Beschäftigungsentwicklung: Kaufmännische Berufe in Industrie und Handel in Deutschland 2010–2025
Sozialversicherungspflichtig Beschäftigte in kaufmännischen Industrie- und Handelsberufen (in Tsd., gerundet)
Quellen: Bundesagentur für Arbeit, Entgeltatlas; Statista / Statistisches Bundesamt (Berufsgruppe kaufmännische Berufe in Industrie und Handel, KldB 2010). Werte für 2010–2015 interpoliert auf Basis verfügbarer BA-Daten. Angaben für 2024/2025 geschätzt. Stand: 2025.
Häufige Fragen zum Beruf Industriekaufmann/-frau
Was verdient man als Industriekaufmann/-frau in Deutschland?
Das Median-Bruttogehalt für Industriekaufleute liegt laut gehalt.de bei rund 3.784 Euro monatlich (ca. 46.922 Euro jährlich). Das Einstiegsgehalt nach der Ausbildung beträgt durchschnittlich 2.500 bis 3.300 Euro brutto monatlich. Mit mehrjähriger Berufserfahrung sind 3.300 bis 4.200 Euro erreichbar. In tarifgebundenen Betrieben verdienen Industriekaufleute rund 19 Prozent mehr als in Unternehmen ohne Tarifvertrag und erhalten zudem häufig Urlaubs- und Weihnachtsgeld. Regionale Unterschiede sind erheblich: In Westdeutschland werden im Schnitt rund 4.650 Euro monatlich erzielt, in Ostdeutschland etwa 3.700 Euro. (Quellen: gehalt.de, Lohnspiegel.de, Stand 2025)
Welche Voraussetzungen brauche ich für die Ausbildung als Industriekaufmann/-frau?
Formal ist kein bestimmter Schulabschluss vorgeschrieben. In der Praxis bevorzugen die meisten Ausbildungsbetriebe Bewerber/innen mit mittlerer Reife oder Abitur, da die Ausbildungsinhalte breit und anspruchsvoll sind. Neben guten Noten in Mathematik und Wirtschaft sind Kommunikationsfähigkeit, eine sorgfältige Arbeitsweise, Teamfähigkeit und IT-Grundkenntnisse wichtig. Fremdsprachenkenntnisse – vor allem Englisch – sind wegen der zunehmenden Internationalisierung von Industrieunternehmen ein klarer Pluspunkt.
Welche Karrieremöglichkeiten gibt es nach der Ausbildung als Industriekaufmann/-frau?
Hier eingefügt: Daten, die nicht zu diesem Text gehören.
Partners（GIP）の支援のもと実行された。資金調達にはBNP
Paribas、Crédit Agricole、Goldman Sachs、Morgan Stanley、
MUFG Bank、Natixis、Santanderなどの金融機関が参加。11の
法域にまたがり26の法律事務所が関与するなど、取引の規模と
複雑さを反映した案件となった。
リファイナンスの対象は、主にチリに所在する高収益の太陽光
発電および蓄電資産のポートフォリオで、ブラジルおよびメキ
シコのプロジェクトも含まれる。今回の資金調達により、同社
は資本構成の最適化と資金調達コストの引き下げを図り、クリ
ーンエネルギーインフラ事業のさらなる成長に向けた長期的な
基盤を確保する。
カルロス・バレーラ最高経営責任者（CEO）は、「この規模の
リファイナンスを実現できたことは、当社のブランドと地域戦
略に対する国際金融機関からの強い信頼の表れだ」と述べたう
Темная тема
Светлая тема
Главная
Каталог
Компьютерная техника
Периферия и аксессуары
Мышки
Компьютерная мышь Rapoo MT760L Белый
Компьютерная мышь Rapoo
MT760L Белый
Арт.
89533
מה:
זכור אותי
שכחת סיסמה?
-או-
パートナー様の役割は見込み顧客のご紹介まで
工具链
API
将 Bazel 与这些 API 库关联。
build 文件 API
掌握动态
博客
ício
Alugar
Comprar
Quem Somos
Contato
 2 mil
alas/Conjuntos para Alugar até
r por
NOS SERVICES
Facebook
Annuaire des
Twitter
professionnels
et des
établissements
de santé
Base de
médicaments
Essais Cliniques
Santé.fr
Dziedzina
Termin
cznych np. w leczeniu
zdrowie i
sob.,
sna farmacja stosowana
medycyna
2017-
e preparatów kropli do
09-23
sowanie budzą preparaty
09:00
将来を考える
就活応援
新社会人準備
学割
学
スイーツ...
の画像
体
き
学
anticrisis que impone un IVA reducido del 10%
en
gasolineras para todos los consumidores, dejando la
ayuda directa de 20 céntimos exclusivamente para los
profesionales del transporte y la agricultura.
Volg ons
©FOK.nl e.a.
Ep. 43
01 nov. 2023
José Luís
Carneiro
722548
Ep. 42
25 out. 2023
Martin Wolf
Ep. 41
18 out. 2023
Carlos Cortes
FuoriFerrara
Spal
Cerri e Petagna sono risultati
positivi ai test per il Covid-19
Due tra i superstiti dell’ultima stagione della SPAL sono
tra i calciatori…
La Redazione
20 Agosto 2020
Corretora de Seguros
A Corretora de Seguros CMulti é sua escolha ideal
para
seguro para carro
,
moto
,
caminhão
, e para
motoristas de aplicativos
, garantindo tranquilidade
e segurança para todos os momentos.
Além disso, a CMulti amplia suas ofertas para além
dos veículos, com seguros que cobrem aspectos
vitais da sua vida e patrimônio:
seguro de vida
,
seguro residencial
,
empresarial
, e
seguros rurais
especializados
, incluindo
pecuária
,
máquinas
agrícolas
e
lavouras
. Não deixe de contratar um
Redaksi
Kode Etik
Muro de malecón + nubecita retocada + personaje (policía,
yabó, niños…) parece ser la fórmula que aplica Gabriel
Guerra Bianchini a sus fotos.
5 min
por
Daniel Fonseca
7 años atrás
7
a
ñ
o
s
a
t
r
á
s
Nach der Ausbildung stehen verschiedene Karrierewege offen. Eine Spezialisierung in Bereichen wie Controlling, Logistik, Marketing oder Personalwesen verbessert die Aufstiegschancen. Wer Führungsverantwortung anstrebt, kann sich zum Industriefachwirt oder Industriebetriebswirt (IHK) weiterbilden. Auch ein Studium – etwa in Betriebswirtschaftslehre oder Wirtschaftswissenschaften – ist möglich und eröffnet weitere Perspektiven bis hin zu Managementpositionen. Die breite kaufmännische Ausbildung ermöglicht zudem einen flexiblen Wechsel zwischen Branchen und Unternehmensgrößen.